(Dataset entries)
+-------+
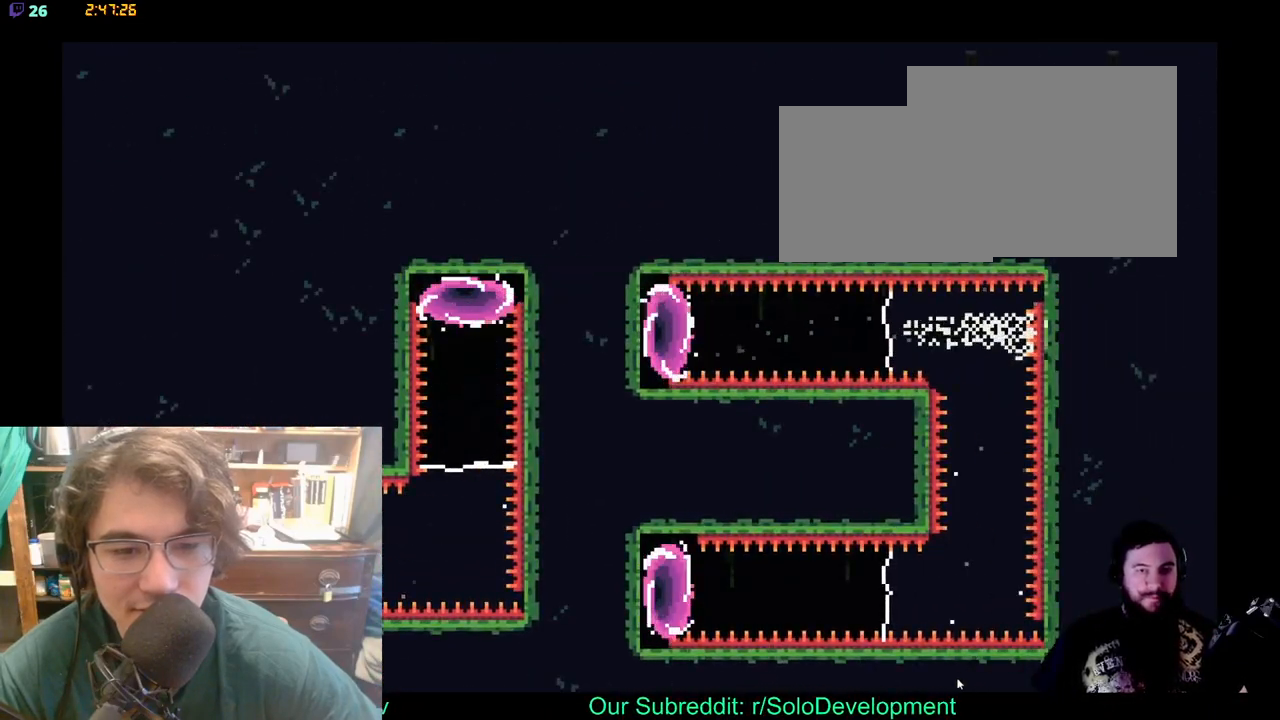
{"buttons": [], "left_stick": "center", "right_stick": "center", "events": [[50, "DPAD_LEFT", "up"]]}
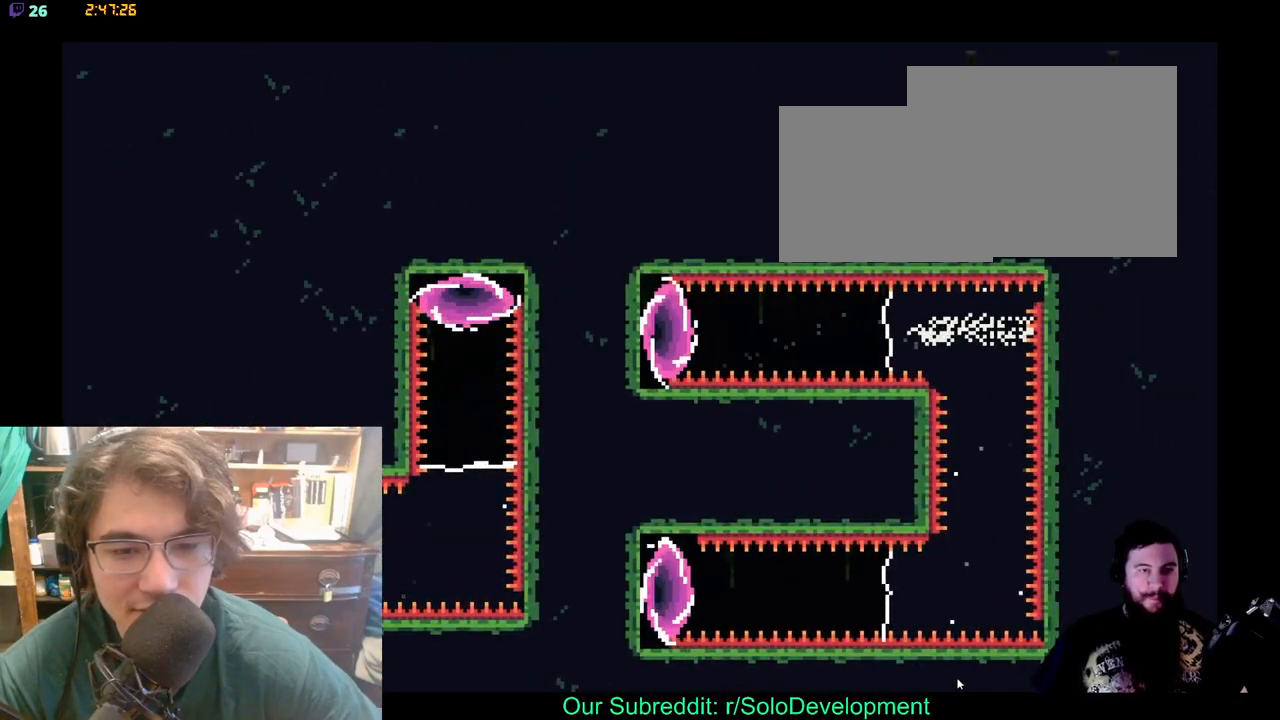
{"buttons": [], "left_stick": "center", "right_stick": "center", "events": []}
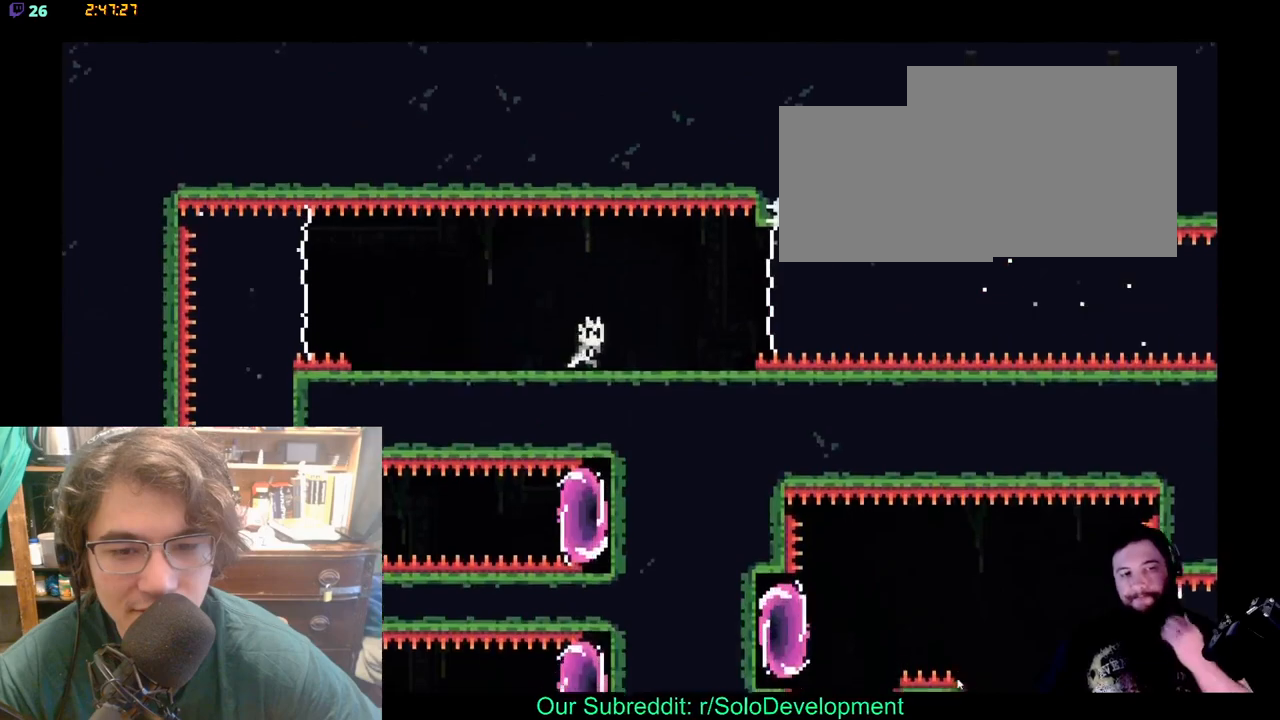
{"buttons": [], "left_stick": "center", "right_stick": "center", "events": []}
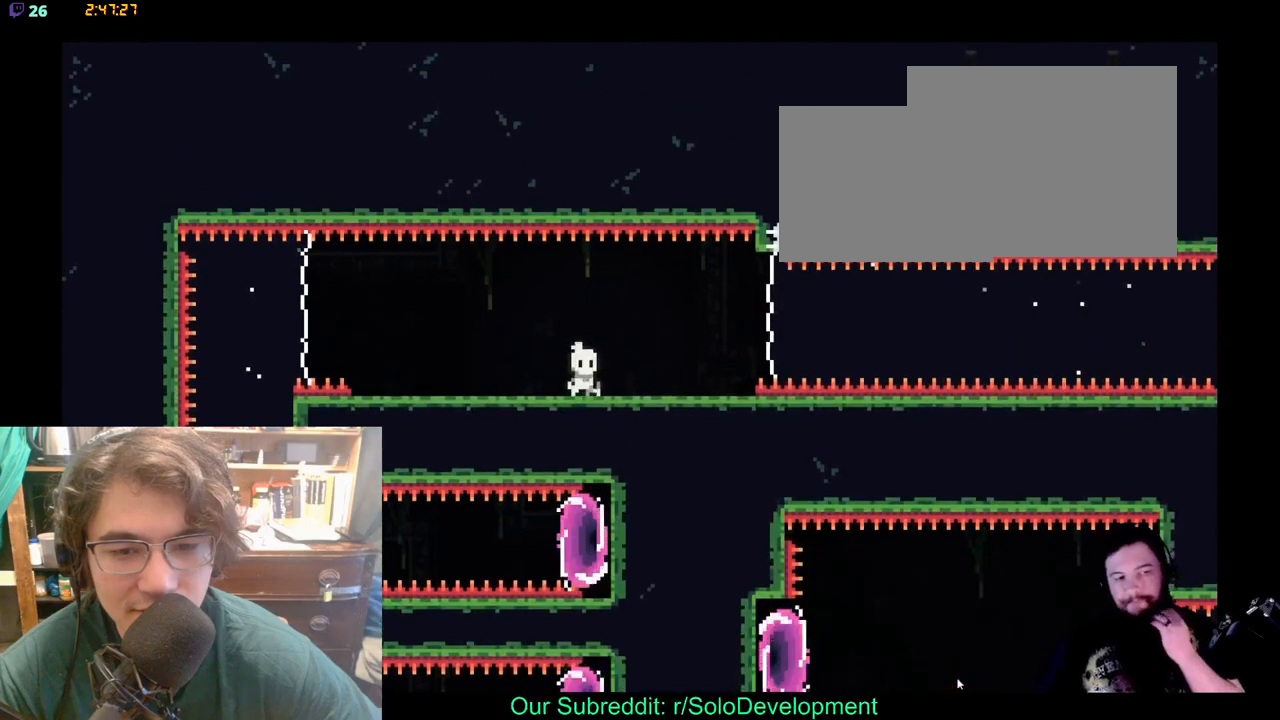
{"buttons": [], "left_stick": "center", "right_stick": "center", "events": []}
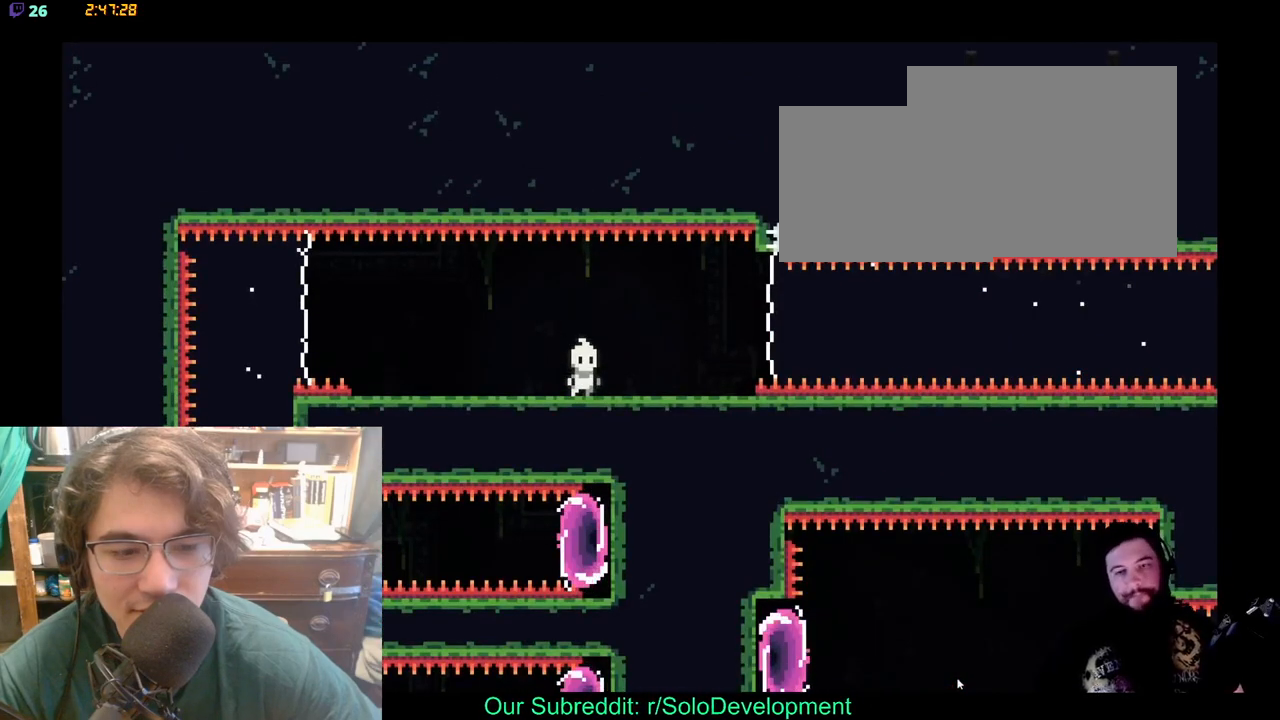
{"buttons": ["DPAD_RIGHT"], "left_stick": "center", "right_stick": "center", "events": [[150, "DPAD_RIGHT", "down"]]}
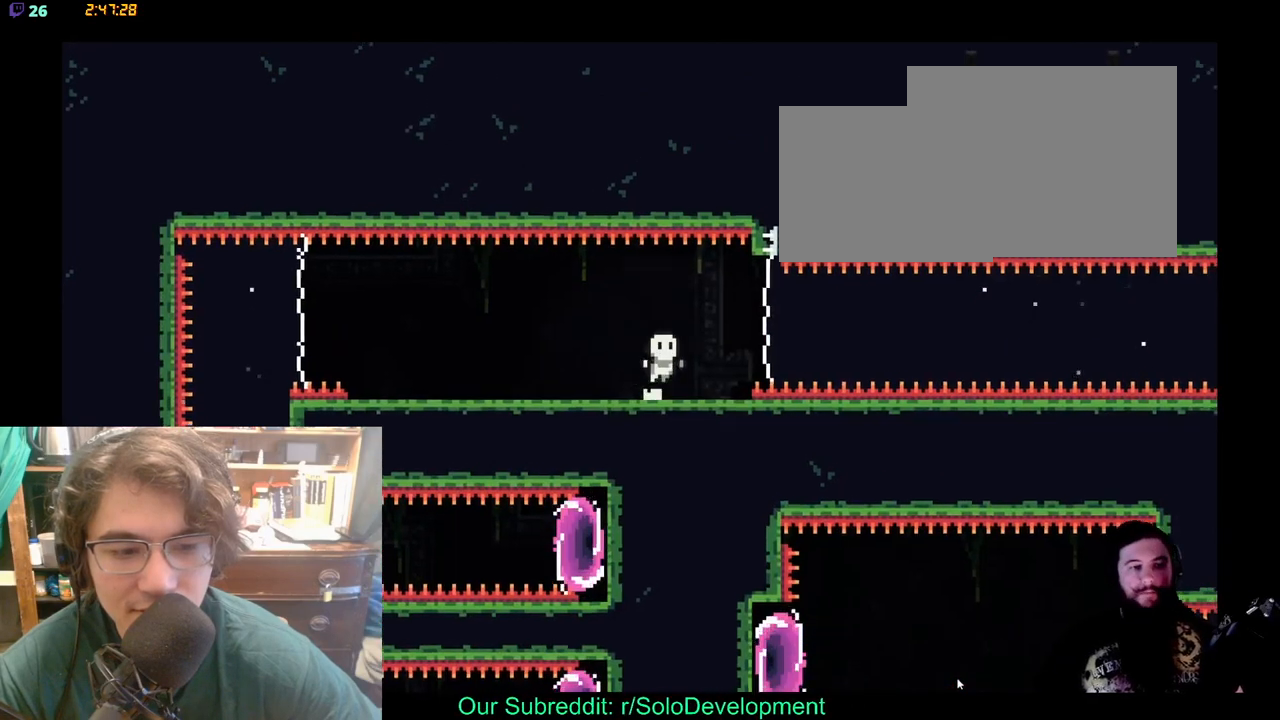
{"buttons": ["DPAD_RIGHT"], "left_stick": "center", "right_stick": "center", "events": [[50, "X", "down"], [267, "X", "up"]]}
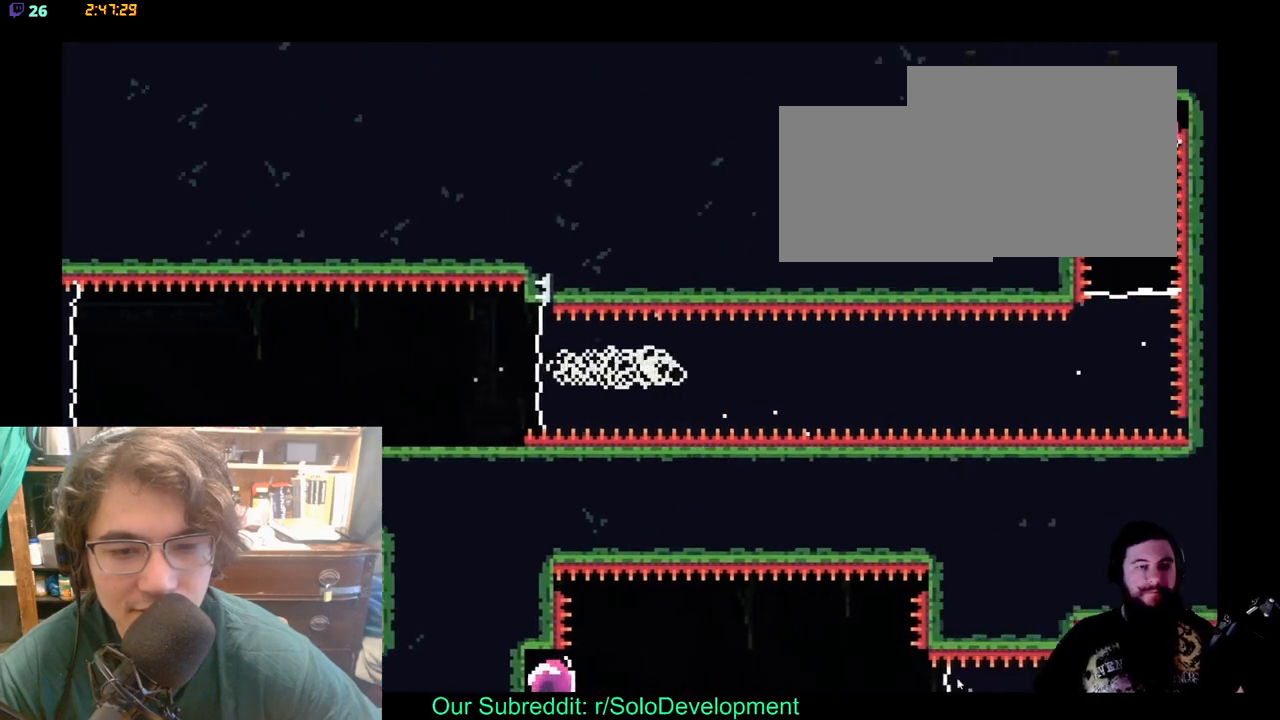
{"buttons": ["DPAD_RIGHT"], "left_stick": "center", "right_stick": "center", "events": []}
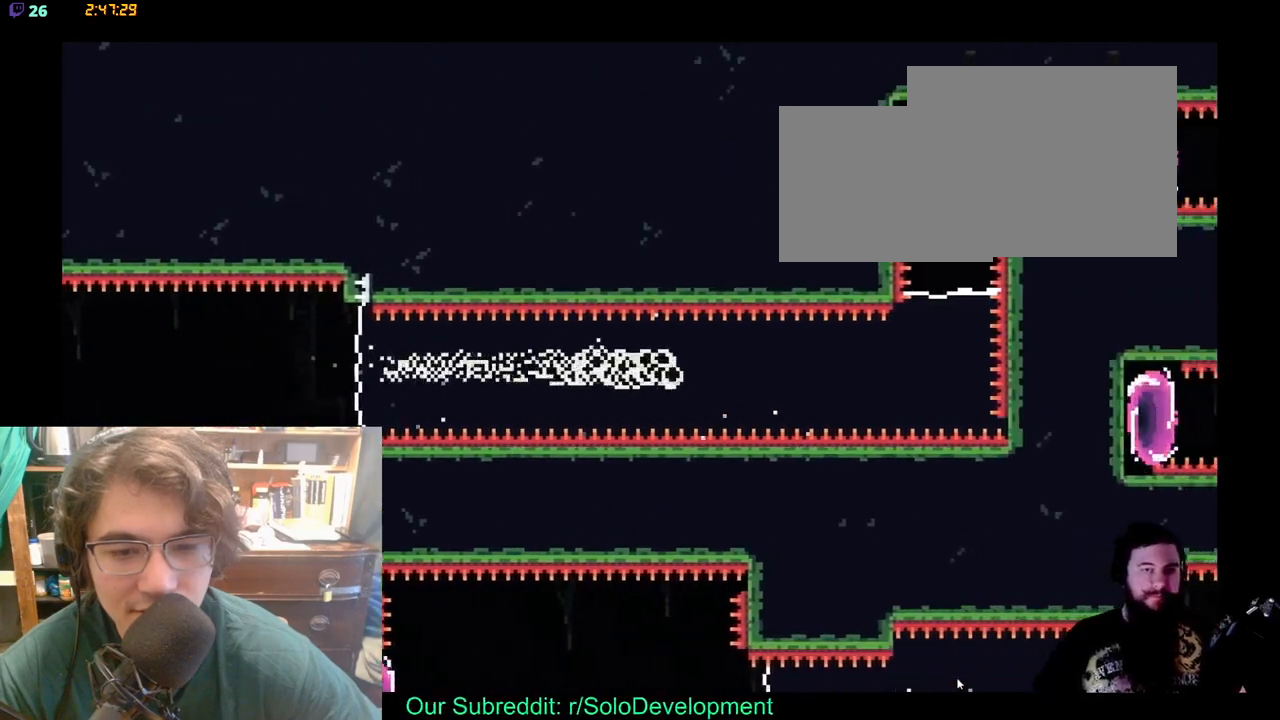
{"buttons": ["DPAD_RIGHT"], "left_stick": "center", "right_stick": "center", "events": []}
+-------+
What is being asked: Word for word, print every record, and leave out any picture.

Exercise output:
{"buttons": [], "left_stick": "center", "right_stick": "center", "events": [[50, "DPAD_LEFT", "up"]]}
{"buttons": [], "left_stick": "center", "right_stick": "center", "events": []}
{"buttons": [], "left_stick": "center", "right_stick": "center", "events": []}
{"buttons": [], "left_stick": "center", "right_stick": "center", "events": []}
{"buttons": ["DPAD_RIGHT"], "left_stick": "center", "right_stick": "center", "events": [[150, "DPAD_RIGHT", "down"]]}
{"buttons": ["DPAD_RIGHT"], "left_stick": "center", "right_stick": "center", "events": [[50, "X", "down"], [267, "X", "up"]]}
{"buttons": ["DPAD_RIGHT"], "left_stick": "center", "right_stick": "center", "events": []}
{"buttons": ["DPAD_RIGHT"], "left_stick": "center", "right_stick": "center", "events": []}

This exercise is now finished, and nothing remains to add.